BACKGROUND: Donor kidneys contain a large reservoir of passenger leucocytes that contribute to acute rejection via direct alloantigen presentation and pro-inflammatory cytokine secretion. However, the early contribution of these cells following revascularization has not previously been described. We performed a secondary, high-volume preservation flush following cold storage to characterize the inflammatory contribution of the donor kidney upon reperfusion. METHODS: Porcine kidneys were retrieved using a protocol analogous to current UK clinical practice. Following 2 h of cold static preservation, kidneys underwent a secondary flush with Ringer's solution. The venous effluent was collected and leucocytes phenotyped via flow cytometry. Inflammatory mediators, including cytokines and cell-free DNA, were then assessed to determine the inflammatory contribution of the donor kidney. RESULTS: Upon reperfusion, a significant population of donor-derived CD45 + leucocytes mobilized from the renal vasculature via the renal vein [mean 4.738 × 10 8 (SD 1.348 × 10 8 )]. Within this population, T cells were dominant, representing >60% of the leucocyte repertoire. Granulocytes, monocytes and natural killer cells were also identified, but in comparatively lower numbers. Significant concentrations of cytokines and cell-free DNA were also eluted upon reperfusion. CONCLUSIONS: The donor kidney contains a significant immune load that rapidly mobilizes following reperfusion. Performing a secondary preservation flush prior to implantation may reduce this inflammatory burden via diversion of donor leucocytes and inflammatory mediators from entry into the recipient circulation. This may modulate direct presentation and reduce the inflammatory contribution of the donor kidney following transplantation.

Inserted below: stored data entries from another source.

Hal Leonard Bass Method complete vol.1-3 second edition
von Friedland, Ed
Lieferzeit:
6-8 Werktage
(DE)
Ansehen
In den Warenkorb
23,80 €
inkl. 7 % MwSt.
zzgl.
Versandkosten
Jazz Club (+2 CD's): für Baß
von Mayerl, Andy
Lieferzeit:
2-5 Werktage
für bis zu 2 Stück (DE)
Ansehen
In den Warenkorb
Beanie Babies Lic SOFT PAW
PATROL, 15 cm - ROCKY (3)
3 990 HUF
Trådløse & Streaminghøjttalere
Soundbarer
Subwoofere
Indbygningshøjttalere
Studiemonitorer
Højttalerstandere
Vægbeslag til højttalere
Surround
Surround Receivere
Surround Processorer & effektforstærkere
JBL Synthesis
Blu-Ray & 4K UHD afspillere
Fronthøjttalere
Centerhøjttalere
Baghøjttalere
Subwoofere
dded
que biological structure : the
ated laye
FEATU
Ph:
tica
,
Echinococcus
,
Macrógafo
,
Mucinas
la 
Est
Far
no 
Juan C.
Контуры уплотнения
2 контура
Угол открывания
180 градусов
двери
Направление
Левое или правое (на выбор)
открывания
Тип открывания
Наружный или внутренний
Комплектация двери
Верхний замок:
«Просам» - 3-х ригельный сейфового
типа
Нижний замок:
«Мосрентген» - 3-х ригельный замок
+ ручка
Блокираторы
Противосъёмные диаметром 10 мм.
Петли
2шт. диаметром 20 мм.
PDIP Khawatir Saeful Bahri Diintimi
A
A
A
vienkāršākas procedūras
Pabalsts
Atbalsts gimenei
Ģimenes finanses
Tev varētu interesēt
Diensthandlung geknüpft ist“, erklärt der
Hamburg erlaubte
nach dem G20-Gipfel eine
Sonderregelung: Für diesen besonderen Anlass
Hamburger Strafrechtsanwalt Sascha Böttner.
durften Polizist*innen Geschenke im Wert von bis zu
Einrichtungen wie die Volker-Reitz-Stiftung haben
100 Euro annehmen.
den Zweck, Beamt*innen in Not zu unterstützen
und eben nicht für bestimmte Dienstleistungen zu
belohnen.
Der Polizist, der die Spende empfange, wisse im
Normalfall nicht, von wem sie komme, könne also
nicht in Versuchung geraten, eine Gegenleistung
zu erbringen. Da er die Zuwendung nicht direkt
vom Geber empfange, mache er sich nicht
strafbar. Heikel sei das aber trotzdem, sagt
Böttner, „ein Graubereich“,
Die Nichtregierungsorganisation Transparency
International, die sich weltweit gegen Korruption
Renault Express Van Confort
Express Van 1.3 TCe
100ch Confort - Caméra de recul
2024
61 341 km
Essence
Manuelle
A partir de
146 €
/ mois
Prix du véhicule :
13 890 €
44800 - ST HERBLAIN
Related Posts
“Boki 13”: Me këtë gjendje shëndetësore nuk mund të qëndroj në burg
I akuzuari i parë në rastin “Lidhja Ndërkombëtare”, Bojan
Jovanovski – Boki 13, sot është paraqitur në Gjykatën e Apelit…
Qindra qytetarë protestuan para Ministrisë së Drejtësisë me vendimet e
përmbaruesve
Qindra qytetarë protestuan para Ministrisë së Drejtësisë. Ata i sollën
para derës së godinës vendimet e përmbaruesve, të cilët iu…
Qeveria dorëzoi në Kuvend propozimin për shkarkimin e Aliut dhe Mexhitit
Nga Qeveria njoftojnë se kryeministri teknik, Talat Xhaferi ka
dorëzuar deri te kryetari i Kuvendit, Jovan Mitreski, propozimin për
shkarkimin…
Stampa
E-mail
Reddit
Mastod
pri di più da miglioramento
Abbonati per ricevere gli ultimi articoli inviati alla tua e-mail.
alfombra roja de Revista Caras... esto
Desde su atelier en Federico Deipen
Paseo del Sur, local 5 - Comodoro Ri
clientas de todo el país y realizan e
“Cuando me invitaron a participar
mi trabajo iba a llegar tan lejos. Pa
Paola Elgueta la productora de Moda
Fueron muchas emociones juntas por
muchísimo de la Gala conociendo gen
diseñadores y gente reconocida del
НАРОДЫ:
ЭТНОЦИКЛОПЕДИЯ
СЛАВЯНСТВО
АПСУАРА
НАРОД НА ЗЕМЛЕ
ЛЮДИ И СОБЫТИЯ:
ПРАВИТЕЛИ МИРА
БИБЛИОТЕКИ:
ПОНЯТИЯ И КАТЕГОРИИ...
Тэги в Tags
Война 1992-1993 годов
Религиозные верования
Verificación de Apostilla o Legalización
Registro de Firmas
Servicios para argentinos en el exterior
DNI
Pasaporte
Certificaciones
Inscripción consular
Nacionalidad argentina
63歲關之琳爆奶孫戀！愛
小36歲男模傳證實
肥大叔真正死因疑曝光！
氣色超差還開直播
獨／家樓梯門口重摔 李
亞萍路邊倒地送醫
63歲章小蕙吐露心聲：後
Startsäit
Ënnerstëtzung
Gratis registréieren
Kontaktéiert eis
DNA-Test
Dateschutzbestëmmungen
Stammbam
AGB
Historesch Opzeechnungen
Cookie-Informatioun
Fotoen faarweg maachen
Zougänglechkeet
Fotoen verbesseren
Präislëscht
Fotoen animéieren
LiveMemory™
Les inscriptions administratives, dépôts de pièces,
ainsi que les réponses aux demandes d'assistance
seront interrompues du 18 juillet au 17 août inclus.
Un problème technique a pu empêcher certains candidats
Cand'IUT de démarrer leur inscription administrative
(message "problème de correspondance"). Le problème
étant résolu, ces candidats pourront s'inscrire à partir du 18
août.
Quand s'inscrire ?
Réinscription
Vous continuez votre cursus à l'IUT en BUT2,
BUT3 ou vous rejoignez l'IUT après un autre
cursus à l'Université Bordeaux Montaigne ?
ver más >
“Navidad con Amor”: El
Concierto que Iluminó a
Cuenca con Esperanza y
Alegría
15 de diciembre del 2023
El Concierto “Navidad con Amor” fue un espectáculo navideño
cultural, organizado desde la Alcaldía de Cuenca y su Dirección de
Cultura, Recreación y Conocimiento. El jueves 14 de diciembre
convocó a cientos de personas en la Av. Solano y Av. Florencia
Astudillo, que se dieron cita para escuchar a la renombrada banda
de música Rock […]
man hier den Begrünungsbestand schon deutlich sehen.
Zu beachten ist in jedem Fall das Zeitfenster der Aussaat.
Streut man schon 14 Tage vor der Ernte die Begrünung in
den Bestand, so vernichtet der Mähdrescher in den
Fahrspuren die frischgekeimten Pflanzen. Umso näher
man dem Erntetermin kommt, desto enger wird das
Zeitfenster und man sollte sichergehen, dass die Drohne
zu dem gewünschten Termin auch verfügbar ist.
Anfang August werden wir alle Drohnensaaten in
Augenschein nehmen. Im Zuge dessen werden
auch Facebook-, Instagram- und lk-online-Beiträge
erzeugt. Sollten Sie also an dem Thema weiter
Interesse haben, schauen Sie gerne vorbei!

Ex Vivo Normothermic Perfusion Induces Donor-Derived Leukocyte Mobilization and Removal Prior to Renal Transplantation.

INTRODUCTION: Ex vivo normothermic perfusion offers an alternative method of organ preservation, allowing donor kidneys to be reanimated and evaluated prior to transplantation. Beyond preservation, it can be used to characterize the immunological contribution of the donor kidney in isolation. Furthermore, it has the potential to be used as an immunomodulatory strategy to manipulate donor kidneys prior to transplantation. METHODS: Explanted porcine kidneys underwent 6 hours of perfusion. Sequential perfusate samples were collected and leukocytes characterized via flow cytometry. An inflammatory profile was generated via cytokine quantification. Cell-free DNA was also determined as markers of cell death. RESULTS: All kidneys functioned within normal parameters and met the criteria for transplantation at the end of perfusion. Throughout perfusion there were continuous increases in pro-inflammatory cytokines, including large concentrations of interferon-γ, suggesting that perfusion drives a significant inflammatory response. Increasing concentrations in cell-free DNA were also observed, suggesting cell death. During perfusion there was a marked cellular diapedesis of T cells, B cells, natural killer (NK) cells, and monocytes from the kidney into the circuit. Minor populations of granulocytes and macrophages were also detected. DISCUSSION: We demonstrate that ex vivo normothermic perfusion initiates an inflammatory cytokine storm and release of mitochondrial and genomic DNA. This is likely to be responsible for immune cell activation and mobilization into the circuit prior to transplantation. Interestingly this did not have an impact on renal function. These data therefore suggest that normothermic perfusion can be used to immunodeplete and to saturate the pro-inflammatory capacity of donor kidneys prior to transplantation.